Exactly my point. Once you start to involve a complex framework to
handle state and interactions you see less and less advantage to
"desktop web" applications, since it's hard to match the directness and
simplicity of a native GUI.

regards
Steve
--
Steve Holden +1 571 484 6266 +1 800 494 3119
Holden Web LLC/Ltd http://www.holdenweb.com
Skype: holdenweb http://del.icio.us/steve.holden
--------------- Asciimercial ------------------
Get on the web: Blog, lens and tag the Internet
Many services currently offer free registration
----------- Thank You for Reading -------------

Aug 10 '07 #44
Steve Holden wrote:
greg wrote:
>Jay Loden wrote:
>>Like most things involving dynamic client side-javascript code and AJAX
technology, it's a lot harder than you'd like it to be to solve the problem, but
in cases where the Back button is really an issue, it's worth the effort.
So if you're willing to put in a huge amount of time,
effort and ingenuity, it's possible to overcome a
problem that only existed in the first place because
you chose an inappropriate technique for implementing
a user interface...
Exactly my point.

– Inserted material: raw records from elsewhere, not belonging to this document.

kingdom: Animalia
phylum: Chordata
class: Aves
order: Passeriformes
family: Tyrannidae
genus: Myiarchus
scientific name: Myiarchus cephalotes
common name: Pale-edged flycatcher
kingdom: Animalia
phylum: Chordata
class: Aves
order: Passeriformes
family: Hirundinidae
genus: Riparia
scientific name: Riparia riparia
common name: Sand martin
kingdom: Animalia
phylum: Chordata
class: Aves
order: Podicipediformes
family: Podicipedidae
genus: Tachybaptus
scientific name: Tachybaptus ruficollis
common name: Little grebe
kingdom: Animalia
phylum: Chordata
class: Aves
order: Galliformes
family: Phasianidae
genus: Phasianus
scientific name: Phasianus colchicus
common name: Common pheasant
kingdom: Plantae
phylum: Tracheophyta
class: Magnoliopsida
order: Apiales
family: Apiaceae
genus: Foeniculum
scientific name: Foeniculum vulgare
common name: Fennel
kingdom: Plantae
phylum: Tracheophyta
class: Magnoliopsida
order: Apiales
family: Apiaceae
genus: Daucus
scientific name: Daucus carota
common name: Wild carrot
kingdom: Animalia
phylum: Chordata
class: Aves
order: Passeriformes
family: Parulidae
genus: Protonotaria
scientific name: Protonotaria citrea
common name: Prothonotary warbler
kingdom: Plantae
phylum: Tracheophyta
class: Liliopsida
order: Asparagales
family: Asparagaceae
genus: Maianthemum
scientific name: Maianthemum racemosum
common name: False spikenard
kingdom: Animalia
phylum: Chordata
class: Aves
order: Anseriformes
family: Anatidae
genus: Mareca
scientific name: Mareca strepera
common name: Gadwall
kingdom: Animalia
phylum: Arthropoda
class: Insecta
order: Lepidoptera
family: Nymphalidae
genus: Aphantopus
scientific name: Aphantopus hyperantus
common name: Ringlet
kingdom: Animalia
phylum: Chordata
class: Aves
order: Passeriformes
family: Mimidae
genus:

Once you start to involve a complex framework to
handle state and interactions you see less and less advantage to
"desktop web" applications, since it's hard to match the directness and
simplicity of a native GUI.
This is true, you certainly won't get an argument from me! I've spent a lot of
time explaining to people why a real-time GUI and the HTTP protocol don't get
along. Event-driven programming using a request/response framework == square
peg, round hole. But, it seems like the benefits of a web-based GUI make for a
big hammer, so people keep pounding away at that square peg ;)

On the negative side, developing any sort of non-trivial web application is
fraught with problems:

* language limitations of javascript/(X)HTML
* highly varied implementations of CSS, HTML, js
* browser-specific bugs (and features)
* no real IDE to speak of
* no way to receive events without some very ugly hacks or polling

However, there are also major benefits, which is why you see so many companies
and individuals jumping on the Web 2.0 train:

* lower barrier of entry to creating a GUI (compare how quickly
most people can turn out a form in HTML versus creating a GUI
with the same entry fields)
* cross-platform (yes, you have to support multiple browsers,
but once you do, it works on the majority of platforms. For
instance, support Firefox means OS X, Linux, Windows, etc all
supported at once
* Convenience for the end user - no need to install anything to
use your software, which entices a lot more people to use it.
This is less of a valid concern in an enterprise environment, but
it still attracts people to feel they don't need to install
something locally
* available from multiple machines without extra effort for the user
* Familiar interface (in most cases at least) to the user; more
comfortable for them, less they need to learn.
* Potentially available on many new platforms such as the iPhone,
with some presentation tweaks. Good luck writing a cross-platform
GUI app that runs on all the major OSes and mobile devices using a
standard GUI toolkit etc. (or shipping the Python interpreter with
an app intended for a Windows Mobile device, for instance)

Your point is absolutely valid, though. I think the web 2.0 craze has people
doing some things that just don't really make sense (like implementing Photoshop
in a browser - what's next, AutoCAD?). The bottom line is that there are many
many things that a native GUI is much better at and more than likely always will
be. If you're developing an application, it's important to stop and ask yourself
why it needs to be a web-based application, and unless you've got compelling
reasons, the native GUI should win out.